Your objective: Return each line below that has the word "none" in it.

Rows from a segmentation dataset
## START

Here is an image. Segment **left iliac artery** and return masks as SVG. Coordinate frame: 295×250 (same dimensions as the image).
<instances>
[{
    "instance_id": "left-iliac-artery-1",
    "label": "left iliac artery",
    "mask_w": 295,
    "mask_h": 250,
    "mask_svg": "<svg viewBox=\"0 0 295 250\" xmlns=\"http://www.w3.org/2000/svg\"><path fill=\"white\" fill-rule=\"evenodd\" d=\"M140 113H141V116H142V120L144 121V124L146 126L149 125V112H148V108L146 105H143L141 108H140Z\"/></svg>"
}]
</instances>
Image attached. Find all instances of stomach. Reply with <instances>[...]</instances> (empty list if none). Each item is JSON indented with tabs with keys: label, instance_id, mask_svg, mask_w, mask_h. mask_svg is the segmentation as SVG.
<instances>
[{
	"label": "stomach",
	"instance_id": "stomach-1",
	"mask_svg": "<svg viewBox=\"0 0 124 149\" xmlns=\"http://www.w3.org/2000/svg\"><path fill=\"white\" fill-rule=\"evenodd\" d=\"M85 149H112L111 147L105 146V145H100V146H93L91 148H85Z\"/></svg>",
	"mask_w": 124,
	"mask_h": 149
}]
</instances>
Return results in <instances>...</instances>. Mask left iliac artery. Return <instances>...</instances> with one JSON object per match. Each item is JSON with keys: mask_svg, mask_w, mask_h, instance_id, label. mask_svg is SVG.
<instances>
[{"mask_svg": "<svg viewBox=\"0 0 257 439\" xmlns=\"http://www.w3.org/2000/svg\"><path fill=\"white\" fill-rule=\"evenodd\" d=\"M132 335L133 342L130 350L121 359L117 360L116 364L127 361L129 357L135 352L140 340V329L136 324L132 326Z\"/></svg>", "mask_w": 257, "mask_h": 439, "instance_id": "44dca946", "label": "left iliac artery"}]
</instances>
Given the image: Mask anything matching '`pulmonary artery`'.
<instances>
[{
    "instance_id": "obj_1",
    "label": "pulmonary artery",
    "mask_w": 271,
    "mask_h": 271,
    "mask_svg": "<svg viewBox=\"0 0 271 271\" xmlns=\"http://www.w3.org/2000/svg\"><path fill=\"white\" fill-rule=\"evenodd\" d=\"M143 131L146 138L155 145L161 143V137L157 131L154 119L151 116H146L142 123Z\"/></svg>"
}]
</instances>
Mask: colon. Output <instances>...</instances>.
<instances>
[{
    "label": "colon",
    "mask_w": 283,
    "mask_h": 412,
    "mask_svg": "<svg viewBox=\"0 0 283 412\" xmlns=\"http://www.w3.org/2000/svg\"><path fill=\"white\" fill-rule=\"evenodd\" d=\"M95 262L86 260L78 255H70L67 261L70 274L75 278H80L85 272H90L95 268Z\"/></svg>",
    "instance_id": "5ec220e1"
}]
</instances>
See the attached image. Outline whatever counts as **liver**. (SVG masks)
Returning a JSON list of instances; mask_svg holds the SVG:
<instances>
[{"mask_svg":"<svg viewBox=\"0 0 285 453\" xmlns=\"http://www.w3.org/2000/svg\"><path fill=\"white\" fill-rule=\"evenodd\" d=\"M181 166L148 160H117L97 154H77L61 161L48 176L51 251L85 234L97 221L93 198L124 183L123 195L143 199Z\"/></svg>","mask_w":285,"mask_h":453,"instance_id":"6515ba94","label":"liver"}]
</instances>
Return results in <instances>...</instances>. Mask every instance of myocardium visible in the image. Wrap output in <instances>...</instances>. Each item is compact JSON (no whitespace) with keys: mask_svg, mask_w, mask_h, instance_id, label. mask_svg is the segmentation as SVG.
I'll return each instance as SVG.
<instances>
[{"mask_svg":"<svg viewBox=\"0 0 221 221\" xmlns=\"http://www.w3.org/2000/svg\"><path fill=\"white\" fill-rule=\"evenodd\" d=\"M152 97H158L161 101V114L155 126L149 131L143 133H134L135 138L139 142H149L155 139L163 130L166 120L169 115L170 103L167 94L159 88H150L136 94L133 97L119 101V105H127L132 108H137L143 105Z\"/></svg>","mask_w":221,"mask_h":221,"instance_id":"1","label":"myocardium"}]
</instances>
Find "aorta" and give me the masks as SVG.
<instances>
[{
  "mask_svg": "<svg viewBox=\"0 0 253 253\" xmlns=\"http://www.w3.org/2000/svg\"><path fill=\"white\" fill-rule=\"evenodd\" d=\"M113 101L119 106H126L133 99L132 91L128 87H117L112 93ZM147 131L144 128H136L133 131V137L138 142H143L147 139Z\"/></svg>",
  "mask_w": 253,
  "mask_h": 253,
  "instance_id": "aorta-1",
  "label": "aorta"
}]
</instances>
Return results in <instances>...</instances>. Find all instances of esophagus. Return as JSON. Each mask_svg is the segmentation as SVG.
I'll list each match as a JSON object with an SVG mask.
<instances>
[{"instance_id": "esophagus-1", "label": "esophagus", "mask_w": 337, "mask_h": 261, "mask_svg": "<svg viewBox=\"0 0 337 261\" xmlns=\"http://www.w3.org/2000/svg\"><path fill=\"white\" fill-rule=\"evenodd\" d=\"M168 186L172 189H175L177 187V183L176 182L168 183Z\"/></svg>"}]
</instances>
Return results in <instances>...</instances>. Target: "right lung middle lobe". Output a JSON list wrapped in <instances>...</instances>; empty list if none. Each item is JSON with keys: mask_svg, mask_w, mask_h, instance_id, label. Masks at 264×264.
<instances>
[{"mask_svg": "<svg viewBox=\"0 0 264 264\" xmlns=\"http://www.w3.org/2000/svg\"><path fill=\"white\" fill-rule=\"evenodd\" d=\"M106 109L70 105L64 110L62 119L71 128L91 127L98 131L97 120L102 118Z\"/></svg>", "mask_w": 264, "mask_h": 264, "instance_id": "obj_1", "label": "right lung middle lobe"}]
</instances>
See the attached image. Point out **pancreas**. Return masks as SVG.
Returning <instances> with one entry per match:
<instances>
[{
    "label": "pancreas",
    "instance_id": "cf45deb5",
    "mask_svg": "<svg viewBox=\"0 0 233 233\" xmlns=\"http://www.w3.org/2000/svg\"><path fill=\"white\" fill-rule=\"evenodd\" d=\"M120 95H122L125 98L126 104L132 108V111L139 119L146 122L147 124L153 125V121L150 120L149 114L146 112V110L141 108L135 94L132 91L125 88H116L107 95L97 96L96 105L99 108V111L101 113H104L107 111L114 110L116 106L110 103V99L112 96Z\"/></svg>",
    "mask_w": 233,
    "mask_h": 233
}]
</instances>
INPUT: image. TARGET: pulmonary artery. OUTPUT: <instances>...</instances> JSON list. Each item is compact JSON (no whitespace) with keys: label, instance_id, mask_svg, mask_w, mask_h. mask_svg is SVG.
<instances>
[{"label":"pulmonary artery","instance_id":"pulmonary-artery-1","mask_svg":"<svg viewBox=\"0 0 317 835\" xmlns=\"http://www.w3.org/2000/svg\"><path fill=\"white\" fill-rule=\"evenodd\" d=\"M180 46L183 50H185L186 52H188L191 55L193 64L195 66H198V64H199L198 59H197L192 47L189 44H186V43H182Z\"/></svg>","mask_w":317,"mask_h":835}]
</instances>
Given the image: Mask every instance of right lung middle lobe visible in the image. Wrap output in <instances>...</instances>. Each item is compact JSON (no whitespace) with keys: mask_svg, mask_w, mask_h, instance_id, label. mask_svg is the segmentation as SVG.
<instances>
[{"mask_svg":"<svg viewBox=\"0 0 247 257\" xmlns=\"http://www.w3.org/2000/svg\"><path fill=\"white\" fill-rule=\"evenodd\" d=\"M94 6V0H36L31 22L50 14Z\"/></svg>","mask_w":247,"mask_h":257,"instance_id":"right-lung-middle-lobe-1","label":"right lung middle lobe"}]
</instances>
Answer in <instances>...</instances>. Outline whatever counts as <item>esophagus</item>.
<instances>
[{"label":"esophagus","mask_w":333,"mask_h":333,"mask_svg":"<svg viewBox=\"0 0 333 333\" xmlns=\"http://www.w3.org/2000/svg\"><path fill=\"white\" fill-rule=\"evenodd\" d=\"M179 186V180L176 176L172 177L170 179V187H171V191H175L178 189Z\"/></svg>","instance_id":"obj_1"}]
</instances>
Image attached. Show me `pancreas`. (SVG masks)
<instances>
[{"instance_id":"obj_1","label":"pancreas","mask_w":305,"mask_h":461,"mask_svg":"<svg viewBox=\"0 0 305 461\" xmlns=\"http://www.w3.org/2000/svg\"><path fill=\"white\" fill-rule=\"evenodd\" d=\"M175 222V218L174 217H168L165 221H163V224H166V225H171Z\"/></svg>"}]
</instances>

## END

The completed task:
Image attached. Find all instances of stomach. Reply with <instances>[...]</instances> (empty list if none). Each item is JSON indented with tabs with keys: label, instance_id, mask_svg, mask_w, mask_h. mask_svg is the segmentation as SVG.
Return results in <instances>...</instances>. Target: "right lung middle lobe". Output a JSON list wrapped in <instances>...</instances>; empty list if none. Each item is JSON with keys: mask_svg, mask_w, mask_h, instance_id, label. Masks at 264×264.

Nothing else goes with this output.